= Confederate Women's Home =

Group home in Fayetteville, North Carolina

The Confederate Women's Home was a group home in Fayetteville, North Carolina for the widows and daughters of Confederate States Army and Confederate States Navy veterans from North Carolina. It was opened in 1915 by the United Daughters of the Confederacy and received $5,000 a year from the North Carolina General Assembly to cover maintenance costs. The home was demolished in 1982.

== History ==
The Confederate Women's Home opened in Fayetteville, North Carolina in 1915. The two-story brick facility was originally proposed by Mrs. Hunter G. Smith in 1908, at the state convention of the North Carolina Division of the United Daughters of the Confederacy. Smith served as the first superintendent of the home.

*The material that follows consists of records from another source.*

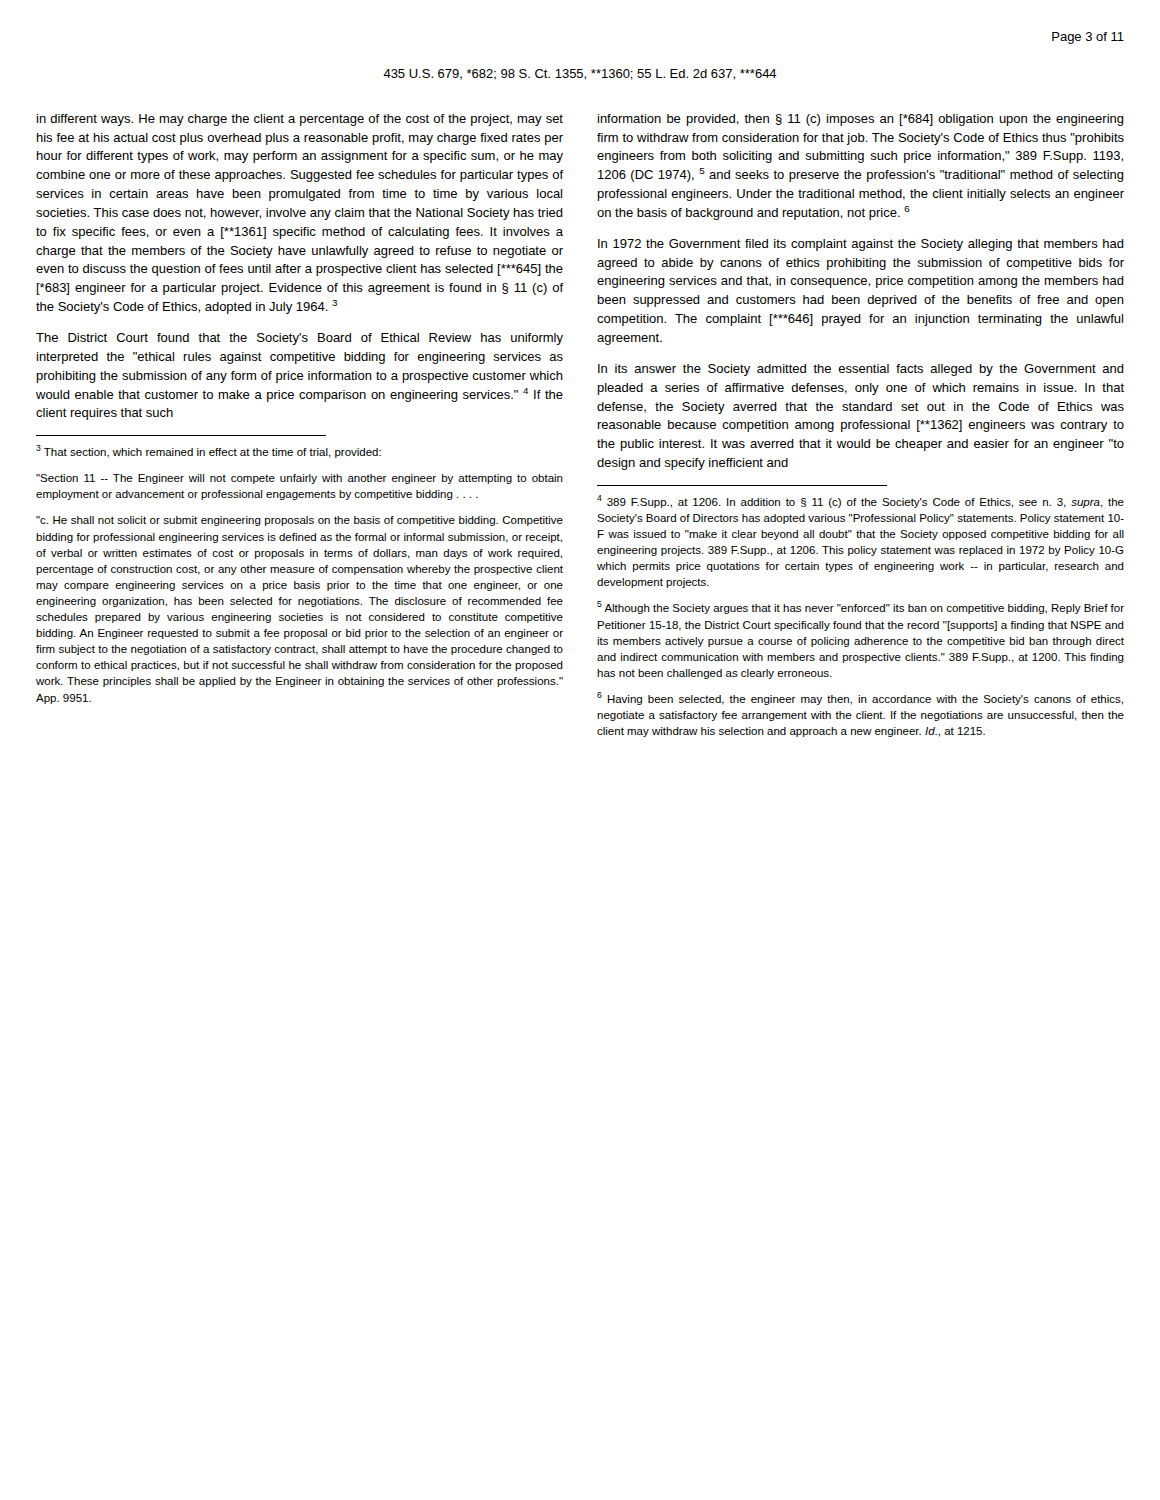Page 3 of 11
435 U.S. 679, *682; 98 S. Ct. 1355, **1360; 55 L. Ed. 2d 637, ***644
in different ways. He may charge the client a percentage of the cost of the project, may set his fee at his actual cost plus overhead plus a reasonable profit, may charge fixed rates per hour for different types of work, may perform an assignment for a specific sum, or he may combine one or more of these approaches. Suggested fee schedules for particular types of services in certain areas have been promulgated from time to time by various local societies. This case does not, however, involve any claim that the National Society has tried to fix specific fees, or even a [**1361] specific method of calculating fees. It involves a charge that the members of the Society have unlawfully agreed to refuse to negotiate or even to discuss the question of fees until after a prospective client has selected [***645] the [*683] engineer for a particular project. Evidence of this agreement is found in § 11 (c) of the Society's Code of Ethics, adopted in July 1964. 3
The District Court found that the Society's Board of Ethical Review has uniformly interpreted the "ethical rules against competitive bidding for engineering services as prohibiting the submission of any form of price information to a prospective customer which would enable that customer to make a price comparison on engineering services." 4 If the client requires that such
3 That section, which remained in effect at the time of trial, provided:
"Section 11 -- The Engineer will not compete unfairly with another engineer by attempting to obtain employment or advancement or professional engagements by competitive bidding . . . .
"c. He shall not solicit or submit engineering proposals on the basis of competitive bidding. Competitive bidding for professional engineering services is defined as the formal or informal submission, or receipt, of verbal or written estimates of cost or proposals in terms of dollars, man days of work required, percentage of construction cost, or any other measure of compensation whereby the prospective client may compare engineering services on a price basis prior to the time that one engineer, or one engineering organization, has been selected for negotiations. The disclosure of recommended fee schedules prepared by various engineering societies is not considered to constitute competitive bidding. An Engineer requested to submit a fee proposal or bid prior to the selection of an engineer or firm subject to the negotiation of a satisfactory contract, shall attempt to have the procedure changed to conform to ethical practices, but if not successful he shall withdraw from consideration for the proposed work. These principles shall be applied by the Engineer in obtaining the services of other professions." App. 9951.
information be provided, then § 11 (c) imposes an [*684] obligation upon the engineering firm to withdraw from consideration for that job. The Society's Code of Ethics thus "prohibits engineers from both soliciting and submitting such price information," 389 F.Supp. 1193, 1206 (DC 1974), 5 and seeks to preserve the profession's "traditional" method of selecting professional engineers. Under the traditional method, the client initially selects an engineer on the basis of background and reputation, not price. 6
In 1972 the Government filed its complaint against the Society alleging that members had agreed to abide by canons of ethics prohibiting the submission of competitive bids for engineering services and that, in consequence, price competition among the members had been suppressed and customers had been deprived of the benefits of free and open competition. The complaint [***646] prayed for an injunction terminating the unlawful agreement.
In its answer the Society admitted the essential facts alleged by the Government and pleaded a series of affirmative defenses, only one of which remains in issue. In that defense, the Society averred that the standard set out in the Code of Ethics was reasonable because competition among professional [**1362] engineers was contrary to the public interest. It was averred that it would be cheaper and easier for an engineer "to design and specify inefficient and
4 389 F.Supp., at 1206. In addition to § 11 (c) of the Society's Code of Ethics, see n. 3, supra, the Society's Board of Directors has adopted various "Professional Policy" statements. Policy statement 10-F was issued to "make it clear beyond all doubt" that the Society opposed competitive bidding for all engineering projects. 389 F.Supp., at 1206. This policy statement was replaced in 1972 by Policy 10-G which permits price quotations for certain types of engineering work -- in particular, research and development projects.
5 Although the Society argues that it has never "enforced" its ban on competitive bidding, Reply Brief for Petitioner 15-18, the District Court specifically found that the record "[supports] a finding that NSPE and its members actively pursue a course of policing adherence to the competitive bid ban through direct and indirect communication with members and prospective clients." 389 F.Supp., at 1200. This finding has not been challenged as clearly erroneous.
6 Having been selected, the engineer may then, in accordance with the Society's canons of ethics, negotiate a satisfactory fee arrangement with the client. If the negotiations are unsuccessful, then the client may withdraw his selection and approach a new engineer. Id., at 1215.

It was built as a group home for the benefit of widows and daughters of North Carolina's Confederate veterans of the American Civil War. The North Carolina General Assembly appropriated $10,000 for building purposes and $5,000 annually for maintenance of the residence.

By 1981, only seven women lived in the home. It was closed by the North Carolina Department of Human Resources and sold to the Fayetteville City Board of Education. In 1982, the home was demolished and the land was used as a parking lot for Terry Sanford High School. In 1986, a historical marker was placed on the site.

Sixty-five women are buried in the Confederate Women's Home Cemetery.